Les donneurs d’ordre de l’industrie automobile sont vraiment sans pitié ! Ils demandent à Sanden Manufacturing Europe, producteur de compresseurs pour la climatisation, de réduire ses prix de 3 à 7 % par an, alors que le prix des matières premières ne cesse d’augmenter. Comment relever ce défi, sinon en améliorant sans cesse la productivité ?
Sanden l’a rétablie, entre autres, en automatisant le traitement de ses 24.000 factures fournisseurs par an, dont 14 000 factures de frais généraux émises par quelque 930 fournisseurs sur mille. Et cela au moyen d’un scan-lecteur de documents ZeDoc de BSV et du logiciel Basware Invoice Automation (BIA) de l’éditeur finlandais Basware, le tout en pleine intégration avec son outil de gestion BPCS.
Le bilan ? “Nous avons supprimé toute perte de factures, donc toute nécessité d’en faire des doubles et des duplicatas, résume Philippe Lemaitre, directeur financier de Sanden Manufacturing Europe. Nous avons maintenant une traçabilité en temps réel et nous pouvons répondre immédiatement à toute question d’un fournisseur. Nous avons réduit nos délais d’approbation et nous validons nos clôtures mensuelles à j+3, avec calcul du montant des livrés non encore facturés.”
D’ici un an, et après vérification de ses références articles et fournisseurs, Sanden devrait rapprocher non plus seulement 90 % de ses totaux de commandes et de factures, mais 90 % de ses lignes de factures avec leurs bons de commande et de réception, sans la moindre intervention manuelle. Son service comptable pourra alors se consacrer entièrement au contrôle de gestion et à l’analyse des coûts, tâches généralement négligées par les entreprises, faute de temps, alors que celles-ci sont génératrices de beaucoup de valeur.
A la réception du courrier, toutes les factures sont pourvues d’une étiquette code à barres. Puis elles sont numérisées et lues par un scan-LAD ZeDoc, sans avoir besoin de créer le moindre modèle. Les données de facturation, qui ont été extraites, sont ensuite rapprochées par BIA avec les données des commandes livrées, mais non encore facturées, qu’il reçoit tous les matins du logiciel BPCS. Si le rapprochement a coïncidé, BIA verse dans le logiciel de comptabilité, sous forme de bon à payer, l’écriture comptable qui en a résulté.
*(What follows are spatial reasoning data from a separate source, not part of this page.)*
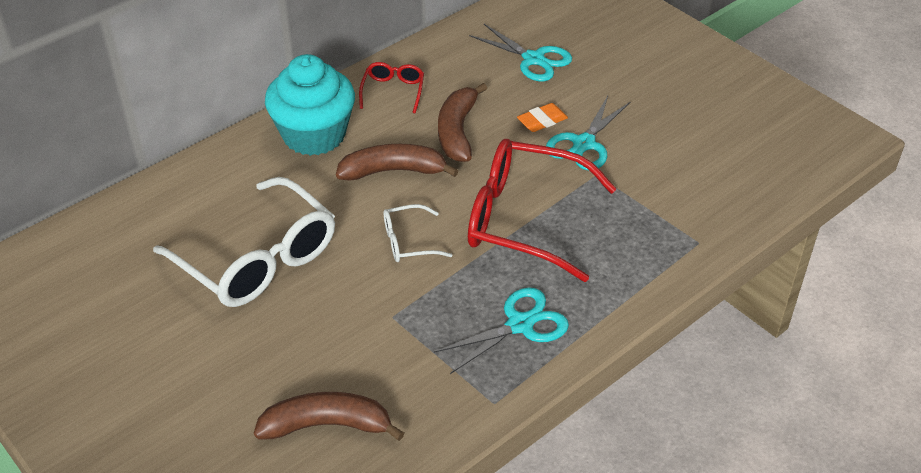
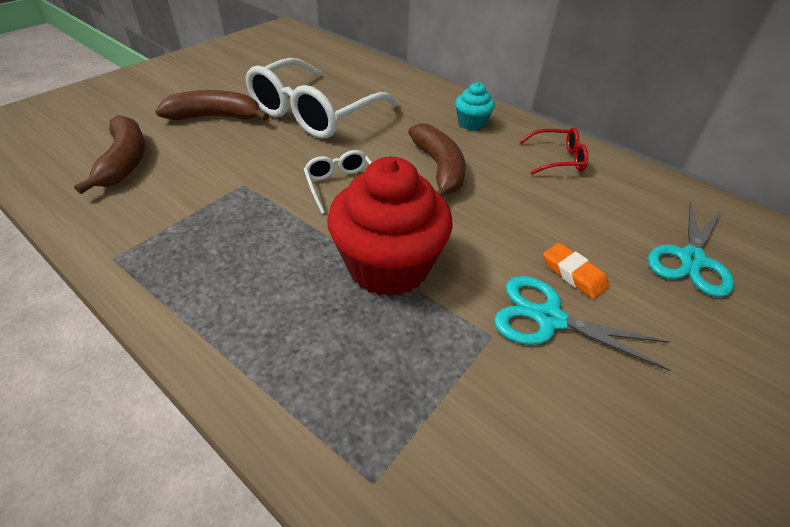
camera: 80 degrees right, 0 degrees up
turquoise cupcake [265,54,355,156] -> turquoise cupcake [455,82,495,131], size x0.48
turquoise scissors [434,287,569,374] -> none
brown banana [438,83,487,162] -> brown banana moved to [155,90,269,121]
red glasses [468,139,617,282] -> red cupcake [327,156,452,297]

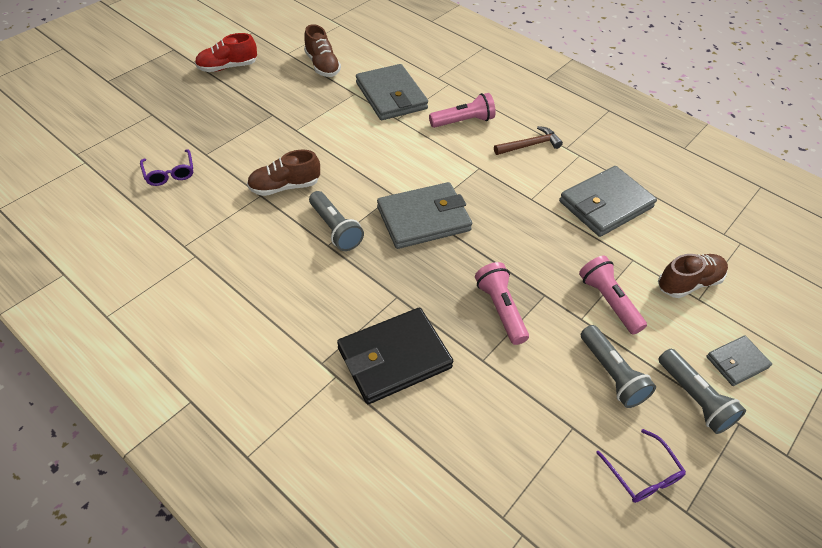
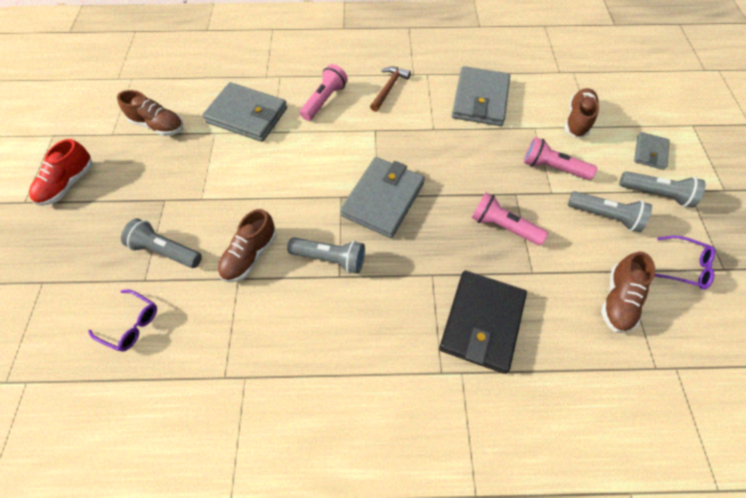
camera: 40 degrees left, 10 degrees up
none -> grey flashlight [121,219,202,268]
none -> brown shoe [601,251,655,333]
En retour, ce logiciel transmet à BIA le numéro de pièce correspondant à la facture. BIA recevra également de ce logiciel toutes les données de paiement, lorsque la facture aura été réglée. Il a ainsi la traçabilité complète du processus.
Les factures qui n’ont pu être rapprochées automatiquement doivent par contre être vérifiées et complétées manuellement à l’écran avant de pouvoir revenir dans le circuit. BIA comprend également un workflow de collecte des accords de paiement ainsi qu’un requêteur permettant l’édition de rapports d’activité à la demande.
Outre Sanden, Mercuria, intégrateur de logiciels de gestion à Nantes et Tours, a également installé BIA chez Heuliez Bus, Juret, entreprise de génie électrique, ETPO (Entreprise de travaux publics de l’Ouest), Alcyon France (pour 40 000 factures entrantes par an) ainsi qu’aux Grands Moulins de Paris (pour 200 000 factures par an). BIA se recommande à partir de 15 000 factures fournisseurs/an en mono-site, et de 10 000 factures/an en multi-site. Il peut également traiter les factures reçues aux formats XML et EDI, en les reconstituant sous forme d’images pour les rapprochements à l’écran.